# Excerpted passage:
The stock is only down around 16% from its all-time high. This is still a great business. No matter what people say, I’m guessing most users aren’t going to care. Where else are people going to go to show their high school friends how great their Internet life is?
I hate the phrase “the easy money has been made” in the stock market because investing is never easy. But it sure seems like it’s going to be even more difficult than usual for owners of Facebook shares.
Headline and political risk don’t exactly lend themselves to discounted cash flow analysis.
Money managers shouldn’t rely on their investors to help make portfolio decisions. The investors in these funds are supposed to be more worried about the decision-making process, potential style drift, and whether the manager is doing what they said they were going to do in the pitch meetings. An allocator’s job isn’t to tell their money manager which stocks to buy or sell.
But career risk plays a much larger role in the investment decisions of money managers than most would acknowledge under a lie detector. Headline risk often leads to calls from investors to understand what’s going on. This pressure can make it difficult to make rational decisions as a portfolio manager.
It’s possible this whole ordeal dies down and this turns out to be a great buying opportunity for Facebook shares. But it’s also possible that this lingers for some time from further leadership missteps, government pressure, and similar stories that come to light.
For these reasons, this stock falls under my too hard pile.
Career risk may cause many large money managers to agree with me if this crisis continues.

# What you have to do:
Reproduce verbatim the portion of the passage on Facebook shares that opens with the words "But career risk" and closes with "a portfolio manager.".

# Data section:
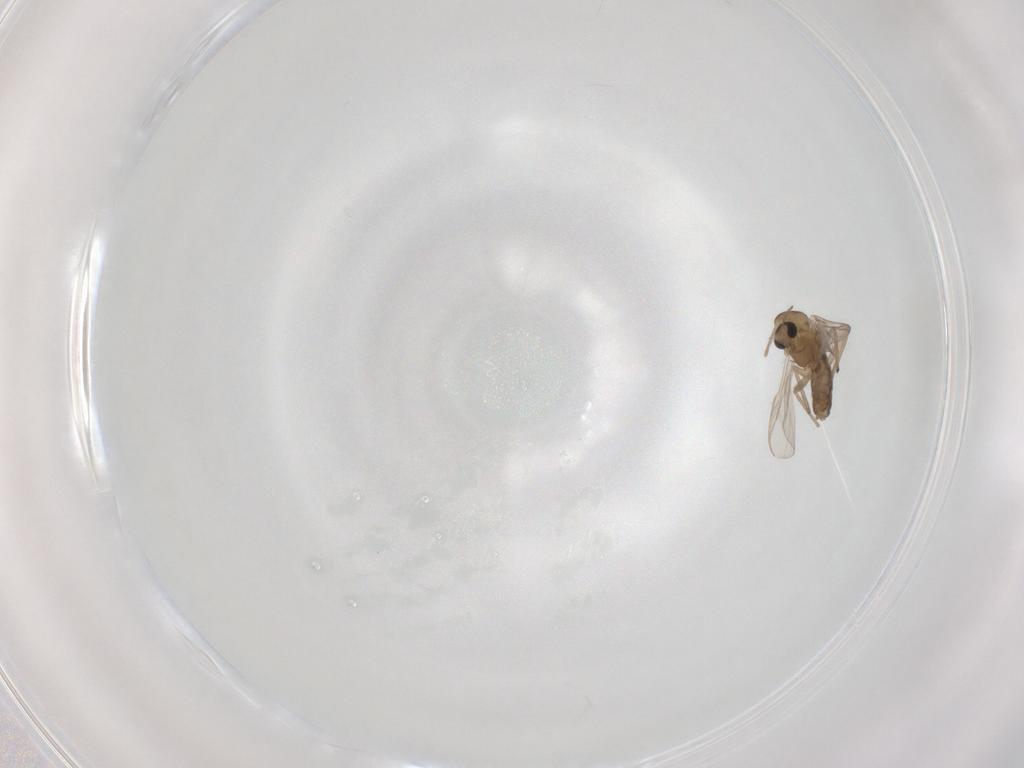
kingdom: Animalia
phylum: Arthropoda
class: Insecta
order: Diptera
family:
==
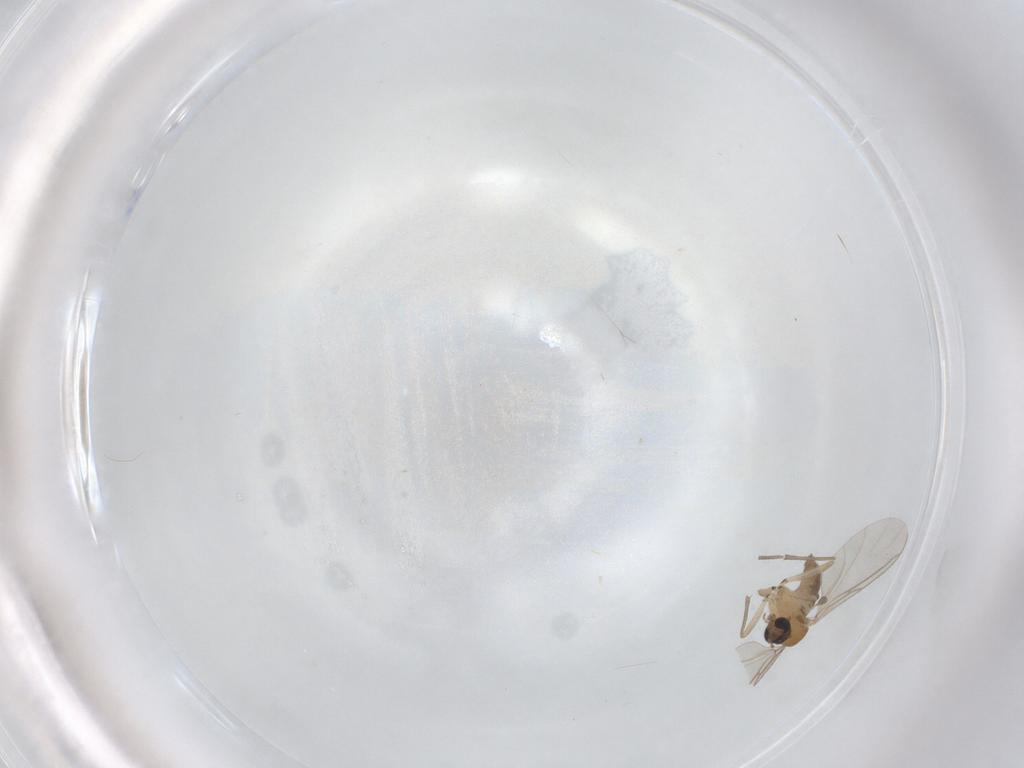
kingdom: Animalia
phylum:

# Response to the task:
But career risk plays a much larger role in the investment decisions of money managers than most would acknowledge under a lie detector. Headline risk often leads to calls from investors to understand what’s going on. This pressure can make it difficult to make rational decisions as a portfolio manager.